Growth illustration. [photo/businessdayonline.com]
The International Monetary Fund (IMF) expressed hope on Kenya’s economy saying it will record about 5.5 percent growth in 2018 supported by stable political environment and government’s enhanced efforts to tame current economic policy challenges.
IMF resident representative Jan Mikkelsen said the expected growth is supported by remarkable resilience Kenya’s economy has demonstrated despite recent political uncertainty and general economic slowdown.
“In 2017, our economic forecast for Kenya’s economy is five percent but the same is expected to increase to about 5.5 percent in 2018. This is likely to happen if the political environment remains stable and government deepens changes to tame current economic policy gaps,” said Jan. He made the remarks at Strathmore Business School during a meeting on the economic outlook for Sub-Saharan African and Kenya.
National Treasury Cabinet Secretary Henry Rotich two weeks ago defended government borrowing both from local and international markets saying it is within sustained levels of the GDP.

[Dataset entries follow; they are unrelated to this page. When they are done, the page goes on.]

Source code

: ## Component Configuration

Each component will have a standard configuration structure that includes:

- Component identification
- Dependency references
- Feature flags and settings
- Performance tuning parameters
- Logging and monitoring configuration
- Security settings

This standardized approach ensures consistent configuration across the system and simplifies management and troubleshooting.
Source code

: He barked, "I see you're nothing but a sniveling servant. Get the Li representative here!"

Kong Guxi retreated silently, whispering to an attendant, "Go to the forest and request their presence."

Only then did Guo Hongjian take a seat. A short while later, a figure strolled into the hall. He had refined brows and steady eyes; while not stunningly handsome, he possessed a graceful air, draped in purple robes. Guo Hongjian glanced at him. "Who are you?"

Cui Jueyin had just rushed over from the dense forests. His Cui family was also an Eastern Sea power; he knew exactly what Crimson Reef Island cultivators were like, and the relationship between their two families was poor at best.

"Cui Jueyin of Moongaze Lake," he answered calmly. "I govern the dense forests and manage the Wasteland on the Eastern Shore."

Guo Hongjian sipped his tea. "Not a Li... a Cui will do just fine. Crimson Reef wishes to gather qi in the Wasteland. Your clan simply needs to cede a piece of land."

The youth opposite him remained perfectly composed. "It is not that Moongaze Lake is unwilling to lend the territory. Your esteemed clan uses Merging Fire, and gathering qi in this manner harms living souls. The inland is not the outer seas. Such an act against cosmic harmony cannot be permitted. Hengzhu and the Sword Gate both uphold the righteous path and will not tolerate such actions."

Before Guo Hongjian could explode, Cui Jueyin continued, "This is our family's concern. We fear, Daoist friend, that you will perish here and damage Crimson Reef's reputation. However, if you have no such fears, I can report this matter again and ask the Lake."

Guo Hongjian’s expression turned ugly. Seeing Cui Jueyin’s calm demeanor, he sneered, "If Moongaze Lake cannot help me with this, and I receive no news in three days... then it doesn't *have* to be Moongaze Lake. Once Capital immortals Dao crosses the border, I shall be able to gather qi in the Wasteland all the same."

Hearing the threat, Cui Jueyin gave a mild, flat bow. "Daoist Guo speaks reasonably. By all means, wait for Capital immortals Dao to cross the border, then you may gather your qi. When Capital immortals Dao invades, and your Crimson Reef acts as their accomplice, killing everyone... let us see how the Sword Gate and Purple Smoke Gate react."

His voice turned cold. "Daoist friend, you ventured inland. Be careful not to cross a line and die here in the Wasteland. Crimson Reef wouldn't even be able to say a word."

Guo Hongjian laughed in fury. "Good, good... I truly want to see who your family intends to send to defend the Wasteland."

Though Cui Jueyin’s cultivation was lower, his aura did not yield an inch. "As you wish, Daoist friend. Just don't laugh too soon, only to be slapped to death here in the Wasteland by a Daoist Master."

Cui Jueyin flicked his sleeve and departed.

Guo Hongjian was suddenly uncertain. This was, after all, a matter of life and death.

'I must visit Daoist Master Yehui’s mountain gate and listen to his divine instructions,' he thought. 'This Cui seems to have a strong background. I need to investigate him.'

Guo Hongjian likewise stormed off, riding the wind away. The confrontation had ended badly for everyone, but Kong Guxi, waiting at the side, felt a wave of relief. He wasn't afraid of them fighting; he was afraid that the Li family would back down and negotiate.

“We are not ready to increase borrowing so that we can maintain macroeconomic stability. Currently, we are within sustaining levels of 50 percent to the GDP compared to some emerging economies such as Ghana which is at more than 70 percent. We borrow based on the size and capacity of our economy. As a government we are cautious not to plunge the country into a borrowing distress,” said Rotich.
Veronica Okoth, director Economic Pillar at Vision 2030 said the debts are sustainable and have been well committed to financing mega infrastructural projects thus helping in reducing poverty and creating jobs.
The IMF boss underscored the need for the government to pursue new policy options in order to arouse impressive growth rate. “There is need to reduce the fiscal deficit in addition to expanding revenue and contain spending,” he added.
Further, he said there is a need for the government to eliminate interest rates caps while ensuring competition in the banking sector. Rotich had said government is determined to ensure fiscal deficit is maintained at 6.4 percent in the current financial year and further reduced to below six percent in the 2018/19 financial year and four percent by 2019/20 which will further lower debt-to-GDP ratio.